Symptomatisch für den Umgang mit dem Antisemitismus auf deutschen Schulhöfen ist die Tatsache, dass viele Vorfälle gar nicht erst ans Tageslicht kommen. »Natürlich haben wir Zahlen«, gesteht Beate Stoffers, Pressesprecherin der Berliner Senatsverwaltung für Bildung, Jugend und Wissenschaft, ein. »Aber die dürften kaum aussagekräftig sein. Denn alles, was Schulen vor Ort leisten können, ist nicht meldepflichtig.« Eine solche Haltung klingt wenig beruhigend für manche jüdische Eltern. Denn nicht in jeder Stadt existieren jüdische Schulen, auf die man die Kinder gegebenenfalls schicken kann.

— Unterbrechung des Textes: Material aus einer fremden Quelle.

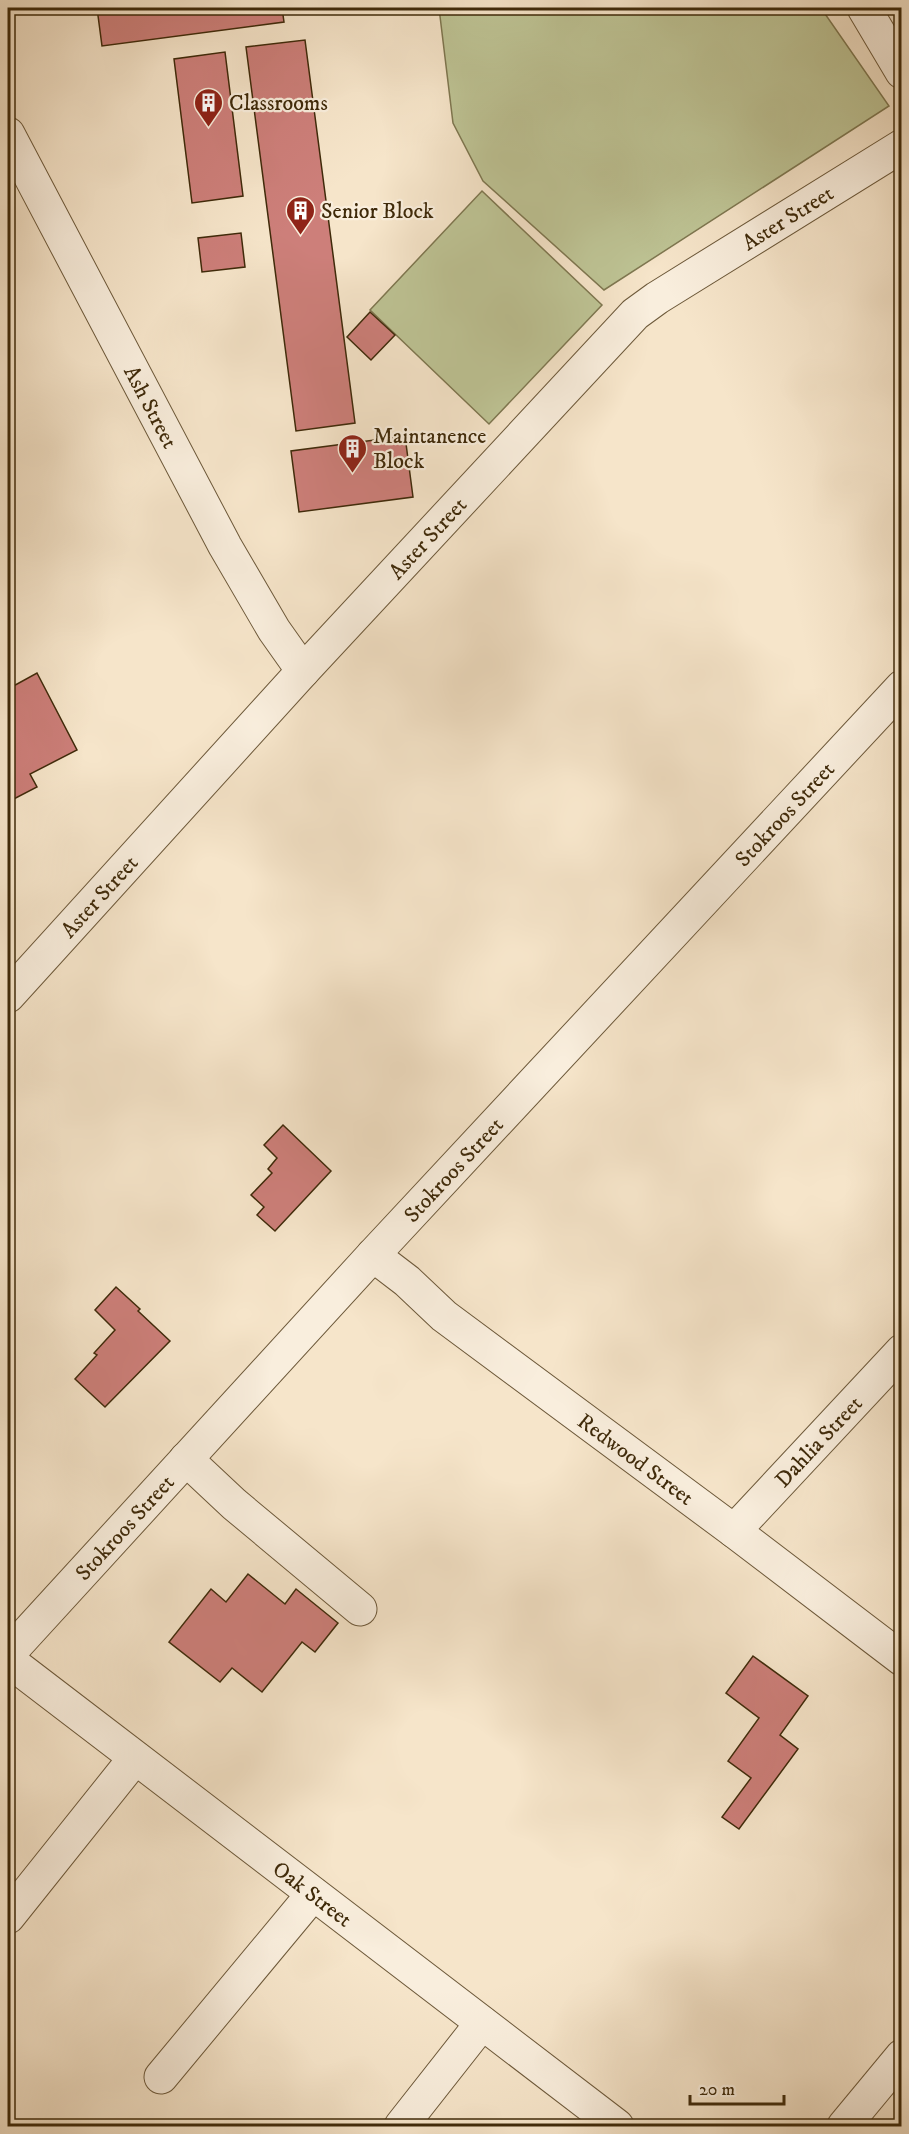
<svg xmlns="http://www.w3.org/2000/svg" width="909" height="2134" viewBox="0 0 909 2134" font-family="'IM FELL DW Pica',serif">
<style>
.green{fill:#bec495;stroke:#7e7750;stroke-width:1.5}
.building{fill:#cd7f7a;stroke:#3f2a0a;stroke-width:1.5}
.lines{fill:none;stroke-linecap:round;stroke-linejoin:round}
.minor-casing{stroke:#6d593a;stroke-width:35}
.minor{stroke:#f9eedd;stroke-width:33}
.labels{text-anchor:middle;stroke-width:4.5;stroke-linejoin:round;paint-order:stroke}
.poi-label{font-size:22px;fill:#3f2a0a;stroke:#f9eedd;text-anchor:start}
.street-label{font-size:22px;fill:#3f2a0a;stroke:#f9eedd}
</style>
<rect width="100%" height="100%" fill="#f6e5ca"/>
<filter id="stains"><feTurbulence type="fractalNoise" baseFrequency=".00333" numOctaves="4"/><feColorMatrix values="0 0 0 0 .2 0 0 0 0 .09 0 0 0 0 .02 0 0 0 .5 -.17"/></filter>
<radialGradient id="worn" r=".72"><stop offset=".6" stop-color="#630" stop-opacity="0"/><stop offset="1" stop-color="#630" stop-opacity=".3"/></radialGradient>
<g class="green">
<polygon points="439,8 821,8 889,106 604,290 483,181 453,123"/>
<polygon points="482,191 602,305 489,424 370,310"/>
</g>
<g class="building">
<polygon points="97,8 282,8 284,22 102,46"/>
<polygon points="305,40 355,423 296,431 246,47"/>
<polygon points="225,52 243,196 192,203 174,59"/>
<polygon points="241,233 245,267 202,272 198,238"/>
<polygon points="370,312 395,335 371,360 347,337"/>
<polygon points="405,436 413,497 299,512 291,451"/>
<polygon points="37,673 77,750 30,774 37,787 8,802 8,689"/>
<polygon points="283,1125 331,1171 275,1231 257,1215 264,1207 251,1195 272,1173 268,1169 277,1158 264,1145"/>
<polygon points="116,1287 140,1309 138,1311 170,1341 105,1407 75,1379 97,1355 94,1353 115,1330 95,1310"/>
<polygon points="248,1574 285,1604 296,1589 338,1623 315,1652 302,1642 262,1692 232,1668 220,1682 169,1642 211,1589 226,1602"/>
<polygon points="753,1656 808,1696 780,1735 798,1749 739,1829 722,1817 751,1778 728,1761 759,1718 726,1693"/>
</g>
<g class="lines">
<defs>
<g id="minor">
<polyline points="864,8 902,72"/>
<path id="s1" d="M8,134l217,412 49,84 29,41"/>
<path id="s2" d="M8,996l295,-325 332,-357 22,-16 245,-152"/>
<path id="s3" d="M373,1255l34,26 37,35 290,215 168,128"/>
<polyline points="186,1459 234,1504 360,1609"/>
<path id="s4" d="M734,1531l168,-180"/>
<path id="s5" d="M8,1654l365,-399 529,-568"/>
<path id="s6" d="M8,1660l609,466"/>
<polyline points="8,1917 135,1758"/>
<polyline points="161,2077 313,1894"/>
<polyline points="401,2126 482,2023"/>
<polyline points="844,2126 902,2056"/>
</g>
</defs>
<use href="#minor" class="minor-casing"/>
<use href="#minor" class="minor"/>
</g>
<defs>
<symbol id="building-pin" viewBox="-11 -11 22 30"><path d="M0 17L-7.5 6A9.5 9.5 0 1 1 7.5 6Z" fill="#8f2418" stroke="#f9eedd"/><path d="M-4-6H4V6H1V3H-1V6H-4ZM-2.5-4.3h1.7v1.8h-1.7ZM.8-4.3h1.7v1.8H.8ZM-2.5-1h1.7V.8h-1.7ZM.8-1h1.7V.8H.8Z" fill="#fff"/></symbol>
</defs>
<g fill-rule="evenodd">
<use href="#building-pin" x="192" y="86" width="33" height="45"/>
<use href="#building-pin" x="284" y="194" width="33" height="45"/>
<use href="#building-pin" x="336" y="432" width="33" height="45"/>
</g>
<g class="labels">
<g class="poi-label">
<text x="229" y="110">Classrooms</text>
<text x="321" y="218">Senior Block</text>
<text x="373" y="443">Maintanence<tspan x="373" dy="25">Block</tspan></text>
</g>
<g class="street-label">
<text dy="8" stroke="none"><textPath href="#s2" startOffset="1107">Aster Street</textPath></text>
<text dy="8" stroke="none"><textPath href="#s1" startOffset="308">Ash Street</textPath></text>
<text dy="8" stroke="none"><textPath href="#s2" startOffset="621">Aster Street</textPath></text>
<text dy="8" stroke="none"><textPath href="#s5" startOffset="1144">Stokroos Street</textPath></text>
<text dy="8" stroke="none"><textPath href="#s2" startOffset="135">Aster Street</textPath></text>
<text dy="8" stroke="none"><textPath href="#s5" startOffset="658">Stokroos Street</textPath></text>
<text dy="8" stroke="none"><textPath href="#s4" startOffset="123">Dahlia Street</textPath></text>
<text dy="8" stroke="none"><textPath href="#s3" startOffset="333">Redwood Street</textPath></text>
<text dy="8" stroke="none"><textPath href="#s5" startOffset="172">Stokroos Street</textPath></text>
<text dy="8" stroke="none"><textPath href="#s6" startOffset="384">Oak Street</textPath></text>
</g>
</g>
<rect width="909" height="2134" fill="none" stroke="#f6e5ca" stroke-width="30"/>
<rect x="9" y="9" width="891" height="2116" fill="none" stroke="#3f2a0a" stroke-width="3"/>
<rect x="15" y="15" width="879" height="2104" fill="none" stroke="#3f2a0a" stroke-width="1.5"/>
<path d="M690 2095v9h94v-9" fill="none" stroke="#3f2a0a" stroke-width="3"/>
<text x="699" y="2095" font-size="18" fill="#3f2a0a" stroke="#f9eedd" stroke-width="4.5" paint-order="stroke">20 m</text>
<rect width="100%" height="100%" filter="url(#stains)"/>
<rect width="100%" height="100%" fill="url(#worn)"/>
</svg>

gedenkstätten »Wir beobachten verstärkt, dass sie sich darüber Sorgen machen, was mit ihnen an einer weiterführenden Schule passieren könnte«, berichtet Daphna Schächter, Leiterin der Yitzhak-Rabin-Schule in Düsseldorf. Sie plädiert für eine intensivere Beschäftigung mit dem Thema Judenfeindschaft, die auch den Besuch von Gedenkstätten und ehemaligen Konzentrationslagern mit einschließt. Hauptschullehrerin Scheremet hat damit die allerbesten Erfahrungen gemacht. »Bei uns im Ort steht ein kleines Haus, das früher einmal eine Synagoge beherbergte.« Dorthin ist sie mit ihren Schülern gegangen, hat von der Geschichte erzählt. »Alle waren voll bei der Sache und reagierten überraschend positiv.« Scheremet beklagt den Mangel an finanziellen Mitteln, die eine Beschäftigung mit der Schoa außerhalb des Klassenzimmers überhaupt erst möglich machen.

Auch Anne Goldenbogen sieht darin einen wertvollen pädagogischen Ansatz und warnt davor, die Empathiefähigkeit von Schülern, die man gemeinhin als »bildungsfern« abstempelt, zu unterschätzen. Aussagen wie die des CSU-Landtagsabgeordneten Klaus Steiner, der vor allem muslimischen Jugendlichen mangelnde kognitive Fähigkeiten unterstellt und sie deshalb für den in Bayern diskutierten Pflichtbesuch von Schülern in KZ-Gedenkstätten ausnehmen will, hält Goldbogen für hochgradig problematisch.

muslime Doch irgendwie hapert es mit der Bereitschaft. So bestätigte kürzlich Diana Dressel, Leiterin der Ausbildungsabteilung des Jüdischen Museum in Berlin, dass entsprechende Angebote zur Lehrerfortbildung kaum wahrgenommen werden. Oder aber manche Schulklassen erscheinen gar nicht erst, weil ein Großteil der Schüler mit arabischem und türkischem Hintergrund den Besuch bereits im Vorfeld boykottiert.

Den Umgang mit dem Antisemitismus an Schulen kritisieren viele Experten. So werde das Thema vor allem mit Bezug auf die Zeit des Nationalsozialismus unterrichtet, wodurch der Eindruck entsteht, das sei ein Phänomen gewesen, das 1933 quasi aus dem Nichts kam und 1945 wieder von der Bildfläche verschwand.

Letztendlich fallen die Islamverbände durch eine konsequente Verweigerungshaltung auf. Als vor wenigen Wochen in Stuttgart Vertreter der christlichen Kirchen, der Israelitischen Religionsgemeinschaft, des Zentrums für Islamische Theologie und der Alevitischen Gemeinde eine Erklärung für ein friedvolles Miteinander an Schulen unterzeichneten, blieben DITIB & Co. demonstrativ fern. Nicht zum ersten Mal, wenn es um das Thema Muslime und Antisemitismus geht.